### REQUIRED WORK
• A. Write out the part of the protest essay between "The episode reminded" and "to this day.", inclusive.
• B. Reproduce the lines of the plant listing between the lines holding "collection date: 1973-05-16" and "locality: En el", inclusive, changing "country" to "nation" and keeping everything else unchanged.

### TEXT EXTRACT
>> BEGIN

Are You A Man Or A Mouse? (Or A Pussy?)

There are many reports of seemingly insane futile gestures in the news these days. In Tibet, a Buddhist monk sets himself on fire to protest the brutal suppression of his religion and culture by the occupying Chinese. It’s about as bold a statement as any human being can make, and unfortunately, the last one for the monk.

In Russia, the three women who comprise the band Pussy Riot have been sentenced to two years in prison for the crime of blasphemy and hooliganism stemming from their impromptu performance inside the Cathedral of Christ the Savior in Moscow last winter. The protest only lasted a few minutes and there was no physical damage to the church, but in Russia such institutions are the property of the state. Therefore it is a crime against the state. Pussy Riot staged the event in protest of Vlad Putin’s announcement that he planned to return to the presidency after eight years of constitutional exile due to term limits. (I daresay there are a few ex-presidents in our country who’d like to do the same, but can’t due to that pesky 22nd amendment.)

The episode reminded me of my own somewhat questionable roots in guerrilla art. Back in 1979, I decided I wanted to be a cartoonist, but was unsure of how to get started. By chance, I ran into Dan O’Neill, Nevada County’s first successful ink-slinger, on the deck of Framastanyl’s (now Cooper’s) bar one evening. It was the beginning of an odyssey that continues to this day. 

Dan started his comic strip Odd Bodkins in a now defunct local newspaper called The Nugget back in 1961. After honing his craft for a short time, he moved to the bay area and The San Francisco Chronicle. His strip was an instant hit, and soon was syndicated in over three hundred papers from coast to coast. But Dan’s habit of including politics in his humor was his undoing. One by one, conservative papers dropped him like a hot potato, which is fitting since he is Irish.

>> END

### INPUT
>> BEGIN

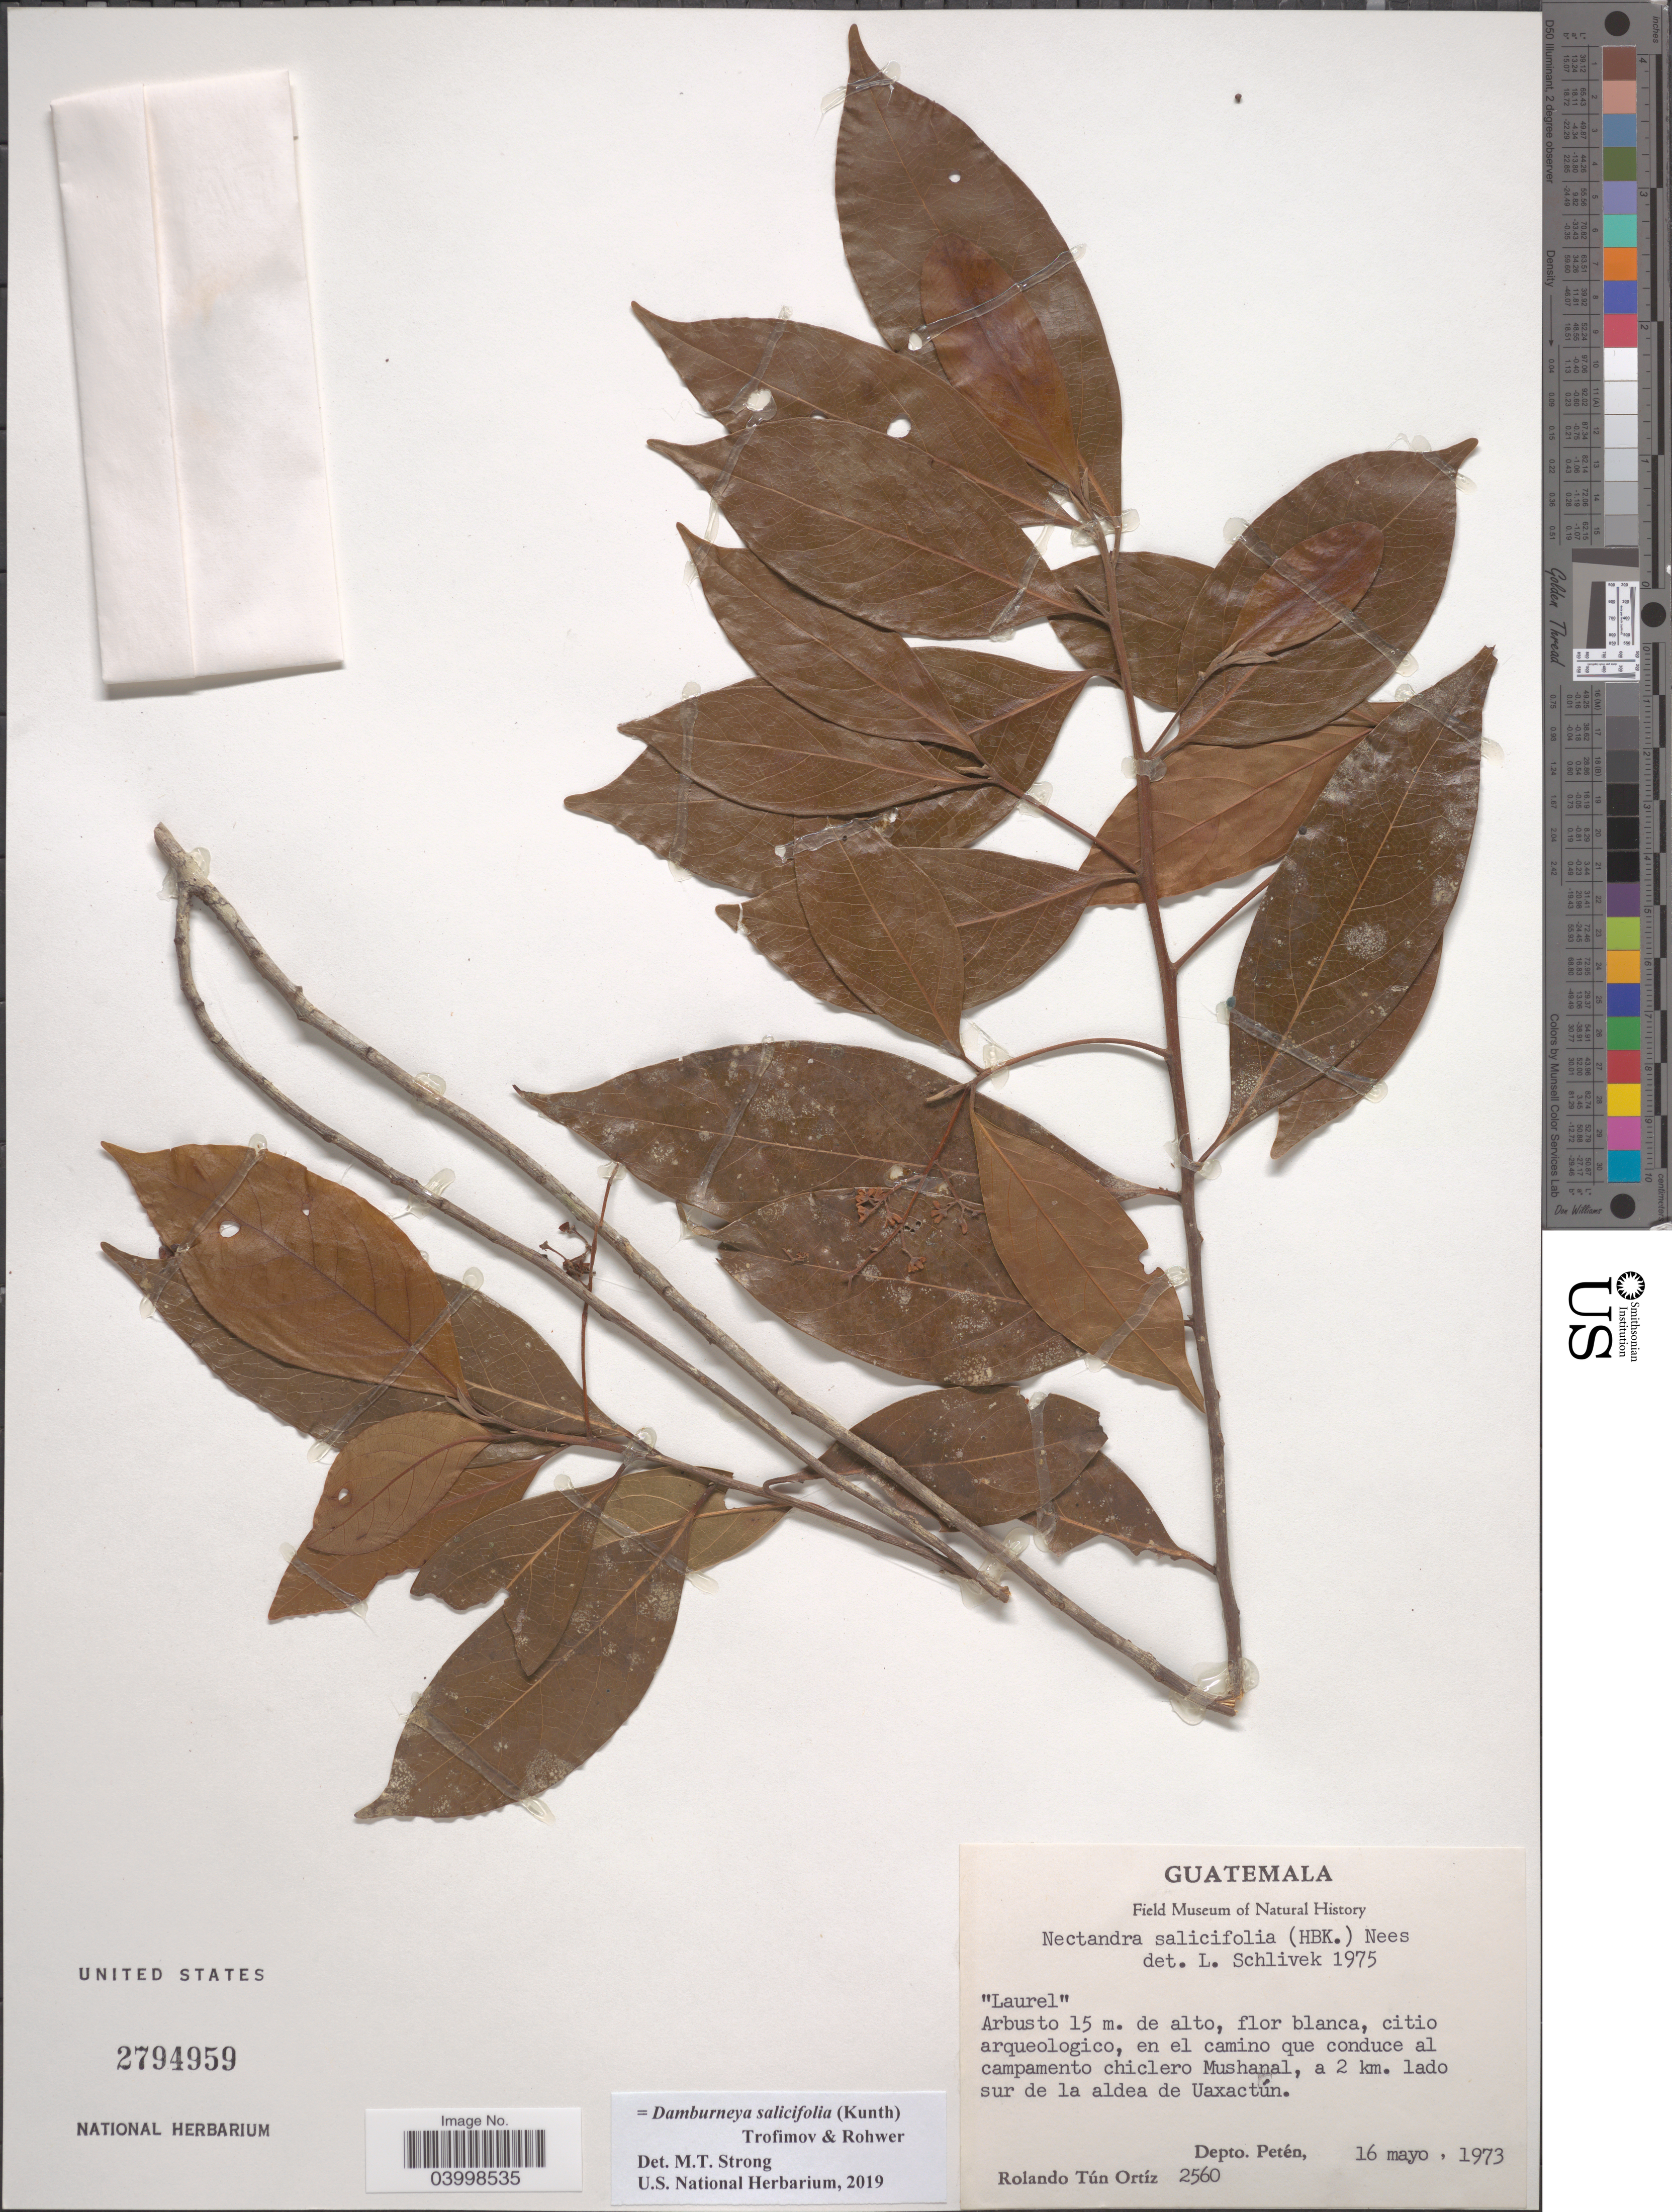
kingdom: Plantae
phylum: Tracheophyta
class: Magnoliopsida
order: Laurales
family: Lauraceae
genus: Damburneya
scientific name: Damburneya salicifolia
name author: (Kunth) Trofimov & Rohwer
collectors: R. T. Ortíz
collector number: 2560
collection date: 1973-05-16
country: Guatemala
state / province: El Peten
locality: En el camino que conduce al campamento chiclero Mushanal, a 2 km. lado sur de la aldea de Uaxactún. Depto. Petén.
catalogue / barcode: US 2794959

>> END
>> BEGIN

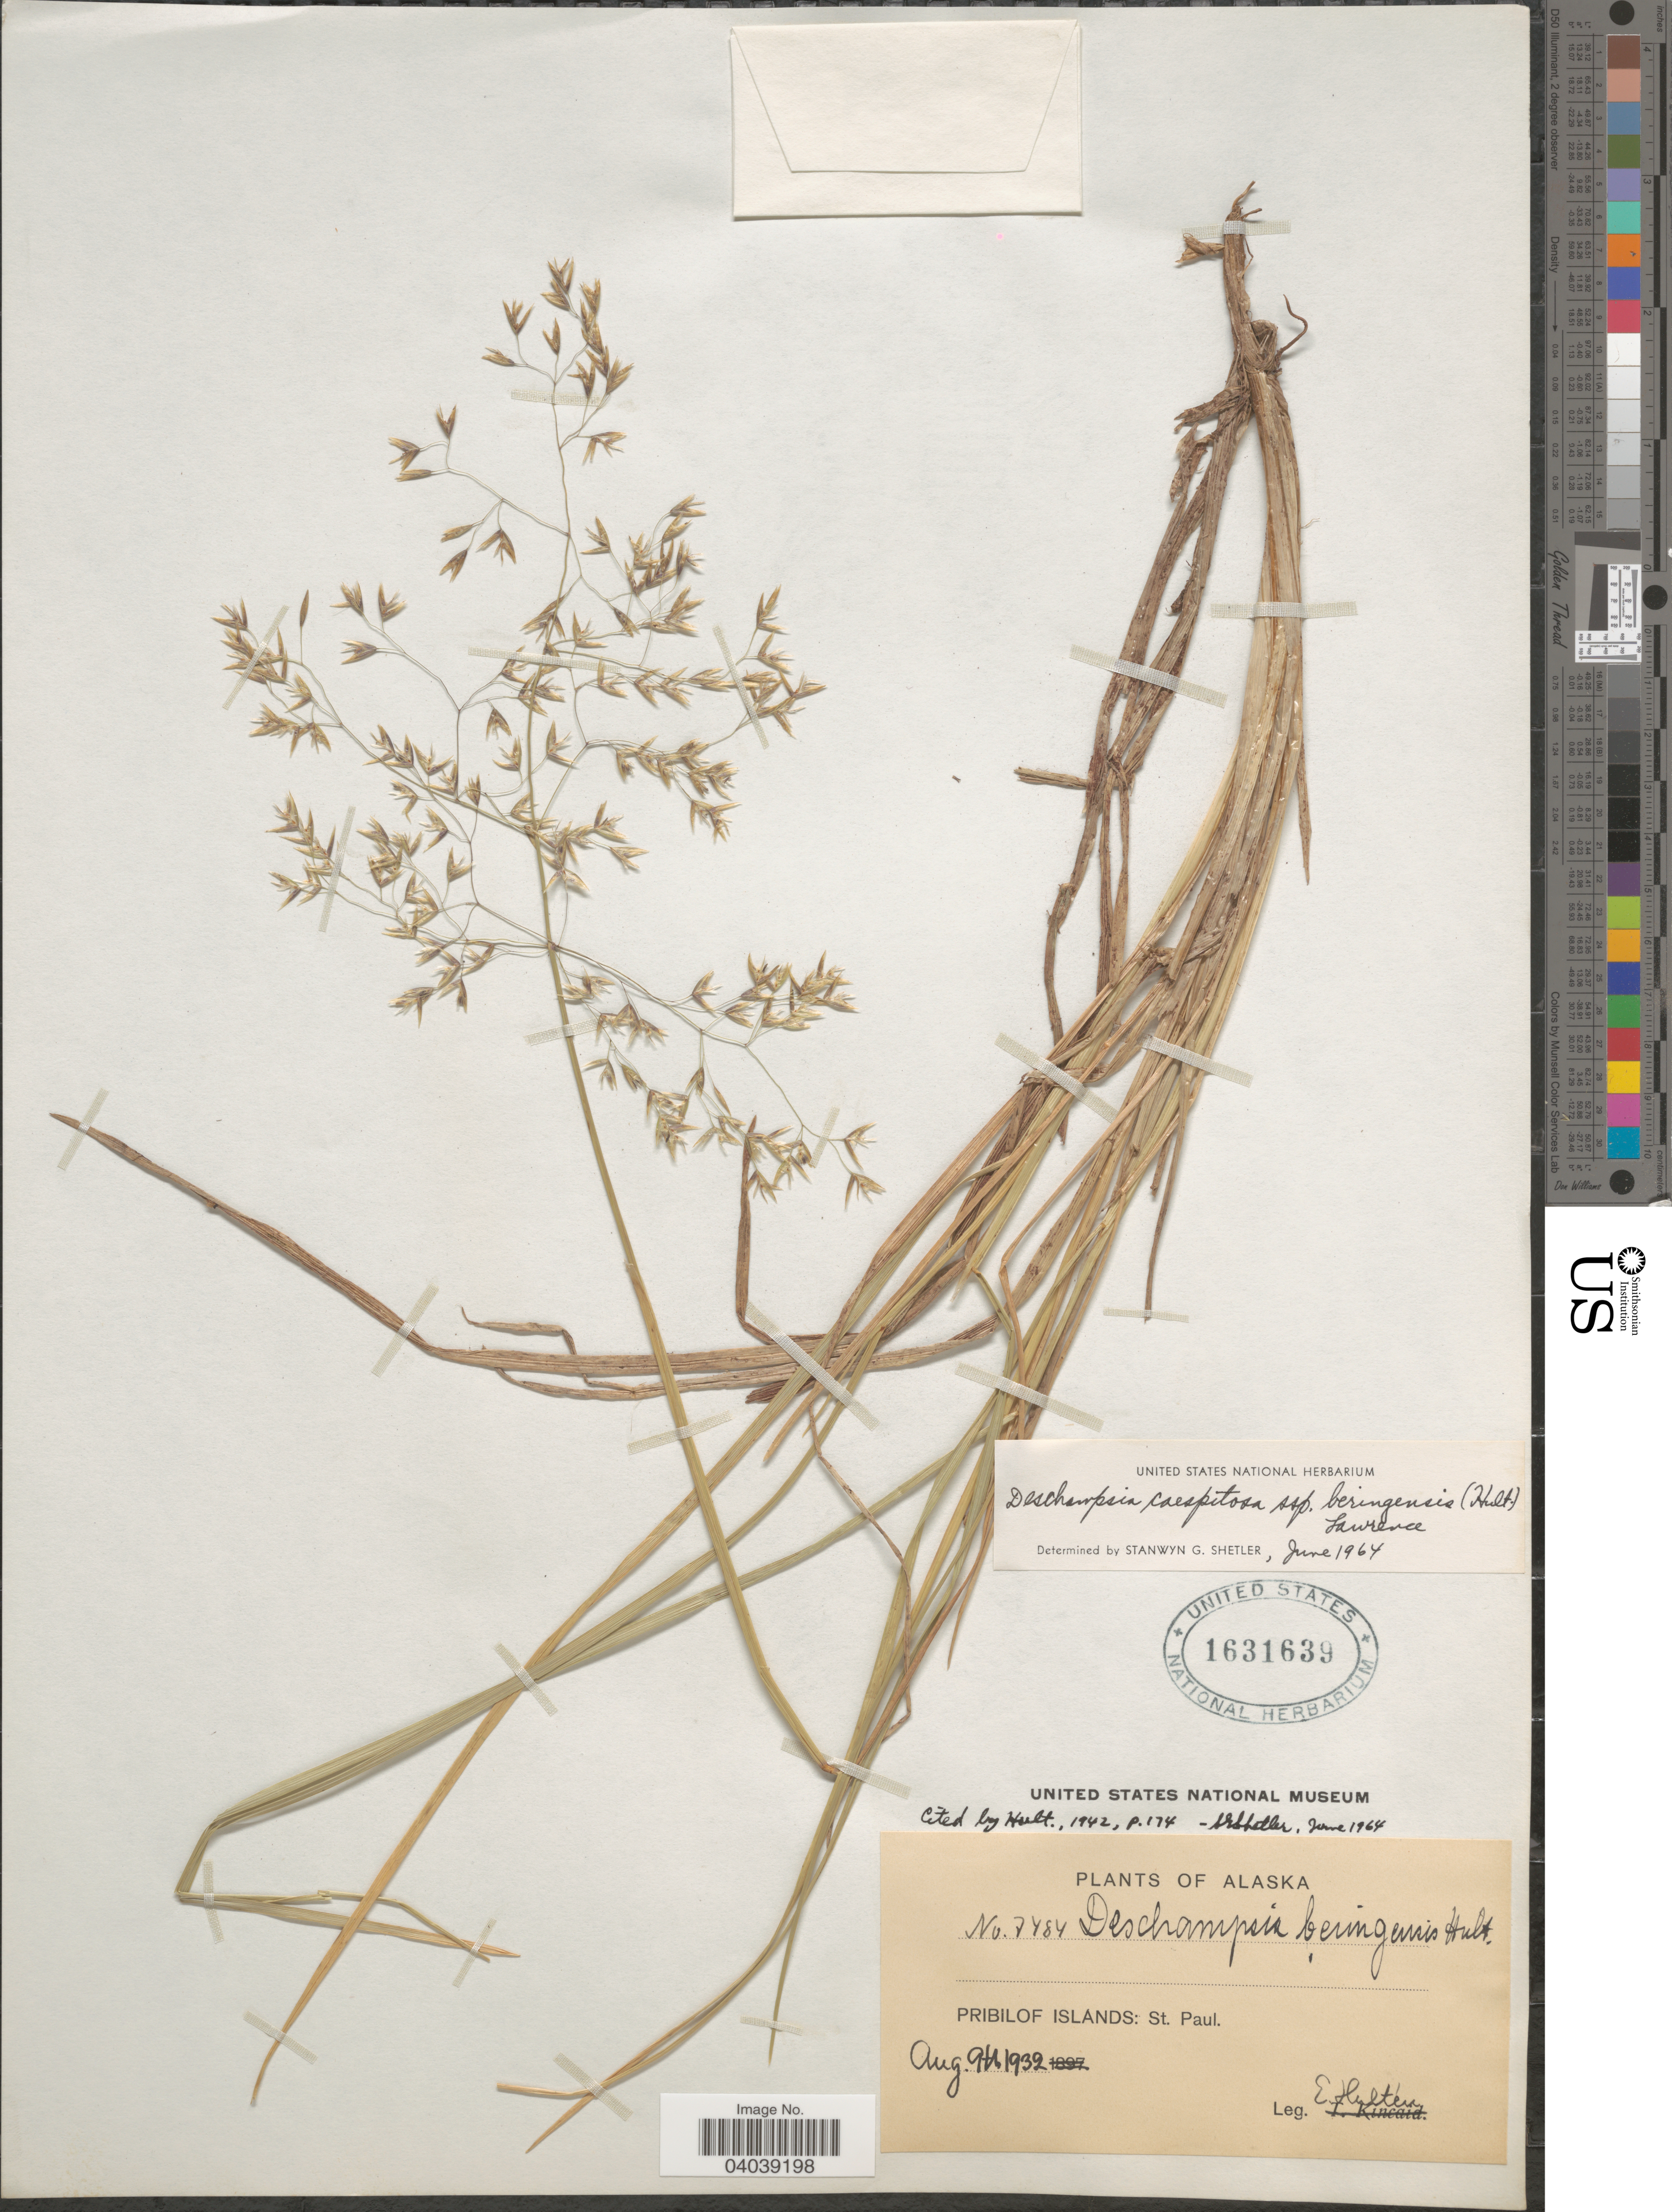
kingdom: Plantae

>> END

### WRITTEN ANSWERS
• A.
The episode reminded me of my own somewhat questionable roots in guerrilla art. Back in 1979, I decided I wanted to be a cartoonist, but was unsure of how to get started. By chance, I ran into Dan O’Neill, Nevada County’s first successful ink-slinger, on the deck of Framastanyl’s (now Cooper’s) bar one evening. It was the beginning of an odyssey that continues to this day.

• B.
collection date: 1973-05-16
nation: Guatemala
state / province: El Peten
locality: En el camino que conduce al campamento chiclero Mushanal, a 2 km. lado sur de la aldea de Uaxactún. Depto. Petén.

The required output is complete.